CDDLeiden / PCMol

Multi-target de novo molecular generator conditioned on AlphaFold's latent protein embeddings.
MIT License
51 stars 4 forks source link

How to generate new molecules using a new protein (not included in the targets.txt file)? #4

Closed MachineGUN001 closed 1 week ago

MachineGUN001 commented 2 weeks ago

hi,

wonderful work!

According to the instructions in the README, can the target in "python pcmol/generate.py --target P29275 --device cpu" only be those included in the data/targets.txt file? If I want to try a new protein that is not in the aforementioned targets.txt file, how should I train the model or directly use a pre-trained model for molecule generation?

many thanks,

Best,

MachineGUN001 commented 1 week ago

I've found that many targets, even those listed in the targets.txt file, do not download successfully. For example, "Downloading AlphaFold embeddings for O14744 to, Files for protein O14744 could not be downloaded. 404 Client Error: Not Found for url: https://surfdrive.surf.nl/files/index.php/s/Gqy5vPOYJUHVaU7/download?path=%2F&files=O14744.zip." Protein embeddings not found...
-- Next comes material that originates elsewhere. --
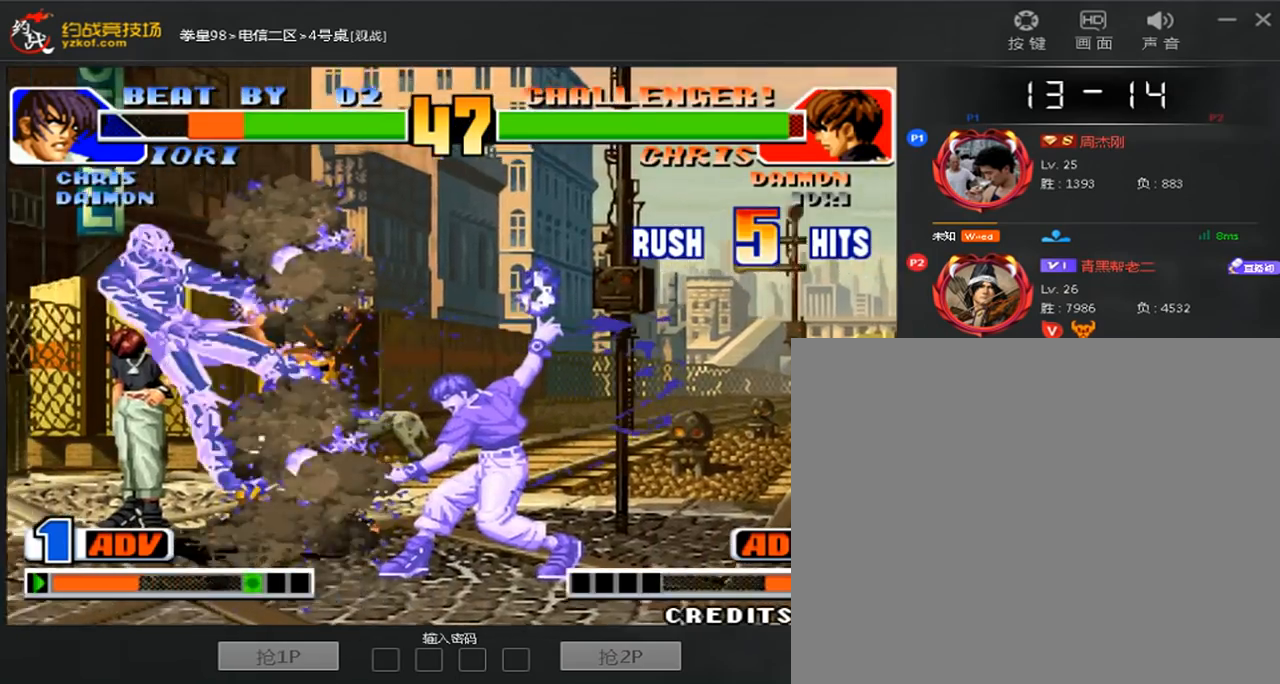
{"dt_ms": 520, "buttons": ["A", "B"], "left_stick": "center", "events": [[40, "A", "up"], [40, "B", "up"], [40, "C", "up"], [120, "A", "down"], [120, "B", "down"], [120, "C", "down"], [280, "A", "up"], [280, "B", "up"], [280, "C", "up"], [480, "A", "down"], [480, "B", "down"]]}
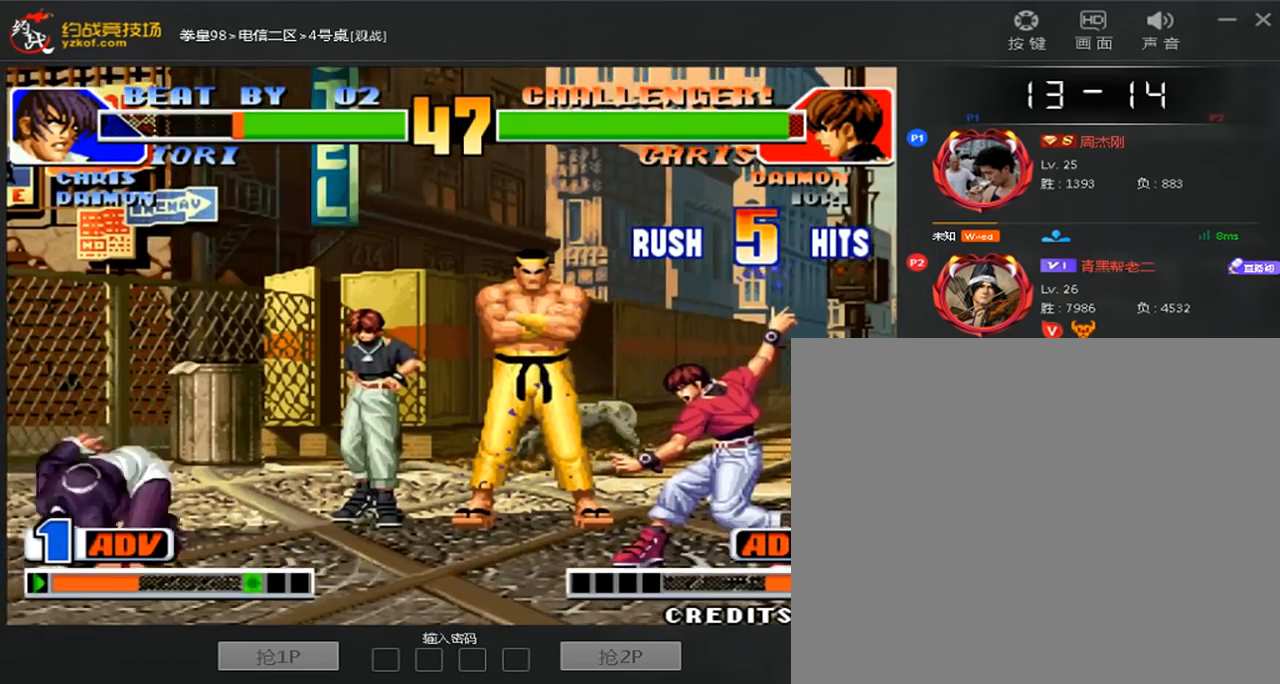
{"dt_ms": 1000, "buttons": [], "left_stick": "center"}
andriusbern commented 1 week ago

Hi,

1) For the time being the usage of the PCMol model is restricted to this particular set of proteins. We did not provide the code for generating embeddings for other targets. Main reason - it involves modified AlphaFold v2.2.0 code, along with a long setup procedure that we have not tested on different systems.

2) Thanks for bringing this up, there seems to be some kind of an issue with the online embedding storage, we are working on fixing it.